# **Data Collection Notebook**

## Objectives

* Fetch cherry leaves image dataset from Kaggle and prepare the data for anaylsis and modelling.

## Inputs

* Kaggle JSON file - authentication token.

## Outputs

* Generate dataset: inputs/datasets/cherry_leaves_dataset

## Additional Comments

* Clean the data and split the dataset into train, validation and test sets.



---

# Change working directory

In [None]:
import os
current_dir = os.getcwd()
current_dir

In [None]:
os.chdir("/workspace/cherry-leaves-mildew-detection")
print("You set a new current directory.")

In [None]:
current_dir = os.getcwd()
current_dir

---

# Install Kaggle

In [None]:
# Install kaggle
%pip install kaggle

In [None]:
os.environ['KAGGLE_CONFIG_DIR'] = os.getcwd()
! chmod 600 kaggle.json

In [None]:
KaggleDatasetPath = "codeinstitute/cherry-leaves"
DestinationFolder = "inputs/cherry_leaves_dataset"
! kaggle datasets download -d {KaggleDatasetPath} -p {DestinationFolder}

In [None]:
import zipfile
with zipfile.ZipFile(DestinationFolder + "/" + "cherry-leaves.zip", "r") as zip:
    zip.extractall(DestinationFolder)
os.remove(DestinationFolder + "/" + "cherry-leaves.zip")

---

# Data Cleaning

### Removing non-image files

In [None]:

def remove_non_image(data_dir):
    """
    Function searches directory to ensure all 
    the files end with the listed extension. 
    Files that do not are appended to the non_image
    list. 
    """
    image_extension = (".png", ".jpg", ".jpeg", ".tiff")
    folders = os.listdir(data_dir)
    for folder in folders:
        files = os.listdir(data_dir + "/" + folder)
        image = []
        non_image = []
        for file in files:
            if not file.lower().endswith(image_extension):
                non_image.append(file)
                os.remove(data_dir + "/" + folder + "/" + file)
            else:
                image.append(file)
        print(f"Label: {folder} has {len(image)} image files and {len(non_image)} non-image files.")

In [None]:
remove_non_image(data_dir="inputs/cherry_leaves_dataset/cherry_leaves")

---

# Data Preparation

### Split Dataset into Train, Validation and Test Sets

In [None]:
import os
import shutil
import random
import joblib

def split_image_dataset(data_dir, train_ratio, val_ratio, test_ratio):
    """
    Function to split the dataset into train, validation and
    test sets, creating new folders.

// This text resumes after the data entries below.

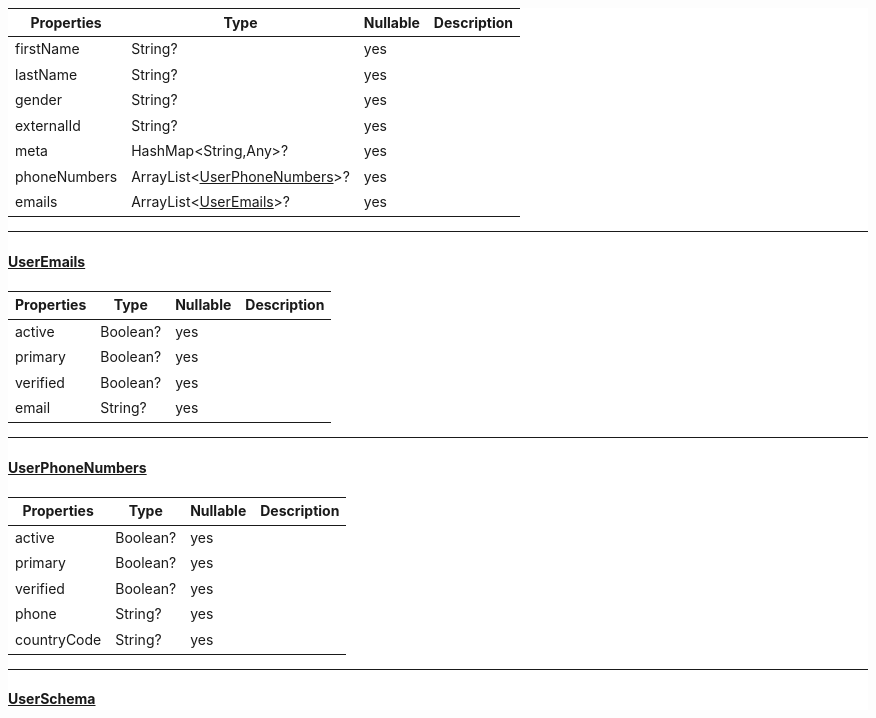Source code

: | Properties | Type | Nullable | Description |
 | ---------- | ---- | -------- | ----------- |
 | firstName | String? |  yes  |  |
 | lastName | String? |  yes  |  |
 | gender | String? |  yes  |  |
 | externalId | String? |  yes  |  |
 | meta | HashMap<String,Any>? |  yes  |  |
 | phoneNumbers | ArrayList<[UserPhoneNumbers](#UserPhoneNumbers)>? |  yes  |  |
 | emails | ArrayList<[UserEmails](#UserEmails)>? |  yes  |  |

---


 
 
 #### [UserEmails](#UserEmails)

 | Properties | Type | Nullable | Description |
 | ---------- | ---- | -------- | ----------- |
 | active | Boolean? |  yes  |  |
 | primary | Boolean? |  yes  |  |
 | verified | Boolean? |  yes  |  |
 | email | String? |  yes  |  |

---


 
 
 #### [UserPhoneNumbers](#UserPhoneNumbers)

 | Properties | Type | Nullable | Description |
 | ---------- | ---- | -------- | ----------- |
 | active | Boolean? |  yes  |  |
 | primary | Boolean? |  yes  |  |
 | verified | Boolean? |  yes  |  |
 | phone | String? |  yes  |  |
 | countryCode | String? |  yes  |  |

---


 
 
 #### [UserSchema](#UserSchema)
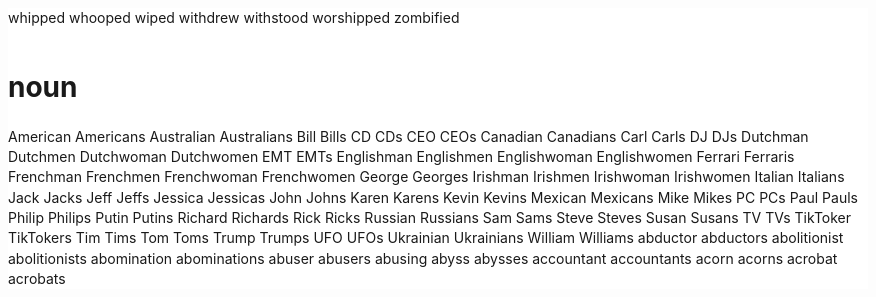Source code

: whipped
whooped
wiped
withdrew
withstood
worshipped
zombified
# noun
American Americans
Australian Australians
Bill Bills
CD CDs
CEO CEOs
Canadian Canadians
Carl Carls
DJ DJs
Dutchman Dutchmen
Dutchwoman Dutchwomen
EMT EMTs
Englishman Englishmen
Englishwoman Englishwomen
Ferrari Ferraris
Frenchman Frenchmen
Frenchwoman Frenchwomen
George Georges
Irishman Irishmen
Irishwoman Irishwomen
Italian Italians
Jack Jacks
Jeff Jeffs
Jessica Jessicas
John Johns
Karen Karens
Kevin Kevins
Mexican Mexicans
Mike Mikes
PC PCs
Paul Pauls
Philip Philips
Putin Putins
Richard Richards
Rick Ricks
Russian Russians
Sam Sams
Steve Steves
Susan Susans
TV TVs
TikToker TikTokers
Tim Tims
Tom Toms
Trump Trumps
UFO UFOs
Ukrainian Ukrainians
William Williams
abductor abductors
abolitionist abolitionists
abomination abominations
abuser abusers abusing
abyss abysses
accountant accountants
acorn acorns
acrobat acrobats
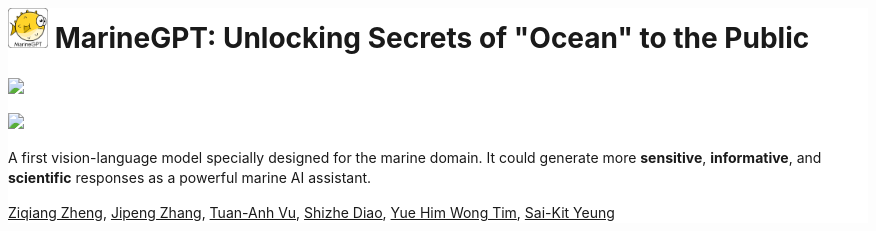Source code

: 

# <img src="figs/MarineGPT_logo.png" alt="The logo of MarineGPT" width="40" height="40"> MarineGPT: Unlocking Secrets of "Ocean" to the Public

<a href="https://hkust-vgd.github.io/MarineGPT/"><img src="https://img.shields.io/badge/WEBSITE-Visit%20project%20page-blue?style=for-the-badge"></a>

<a href="https://arxiv.org/pdf/2310.13596.pdf"><img src="https://img.shields.io/badge/arXiv-Paper-<color>"></a>

A first vision-language model specially designed for the marine domain. It could generate more **sensitive**, **informative**, and **scientific** responses as a powerful marine AI assistant.

[Ziqiang Zheng](https://zhengziqiang.github.io/), [Jipeng Zhang](https://2003pro.github.io/), [Tuan-Anh Vu](https://tuananh1007.github.io/), [Shizhe Diao](https://shizhediao.github.io/), [Yue Him Wong Tim](https://scholar.google.com/citations?user=M5j3ZiQAAAAJ&hl=zh-CN), [Sai-Kit Yeung](https://saikit.org/)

The ratios must total 1.
    """
    if train_ratio + val_ratio + test_ratio != 1:
        print("The ratios need to sum up to 1.")
        return
    
    labels = os.listdir(data_dir)
    if "test" in labels:
        print("A test folder is already present.")
        return
    else:
        for folder in ["train", "validation", "test"]:
            # To create a subfolder for the labels within the class
            for label in labels:
                os.makedirs(name=data_dir + "/" + folder + "/" + label)
        # To distribute the data into the sets at random
        for label in labels:
            files = os.listdir(data_dir + "/" + label)
            random.shuffle(files)

            # So that the files are moved according to the ratio
            no_train_files = int(len(files)) * train_ratio
            no_val_files = int(len(files)) * val_ratio
            sum_train_val_files = no_train_files + no_val_files

            count = 0

            for file in files:
                if count <= no_train_files:
                    shutil.move(data_dir + "/" + label + "/" + file,
                                data_dir + "/train/" + label + "/" + file)
                elif count <= sum_train_val_files:
                    shutil.move(data_dir + "/" + label + "/" + file,
                                data_dir + "/validation/" + label + "/" + file)
                else:
                    shutil.move(data_dir + "/" + label + "/" + file,
                                data_dir + "/test/" + label + "/" + file)
                count += 1

            # Remove old label directory 
            os.rmdir(data_dir + "/" + label)

In [None]:
split_image_dataset(data_dir="inputs/cherry_leaves_dataset/cherry_leaves",
                    train_ratio=0.7,
                    val_ratio=0.15,
                    test_ratio=0.15)

---

# Conclusion

Data has been cleaned to remove non-image files (if there were any). The data was split into three datasets, train, validation and test in a (0.7, 0.15, 0.15) ratio.

---

# Next Steps

The data will be analysed for differences between the two classes (healthy and powdery mildew) with the standard deviation and mean of the images calculated to determine image variability and the average image. An image montage will be created to display the images per label. 

---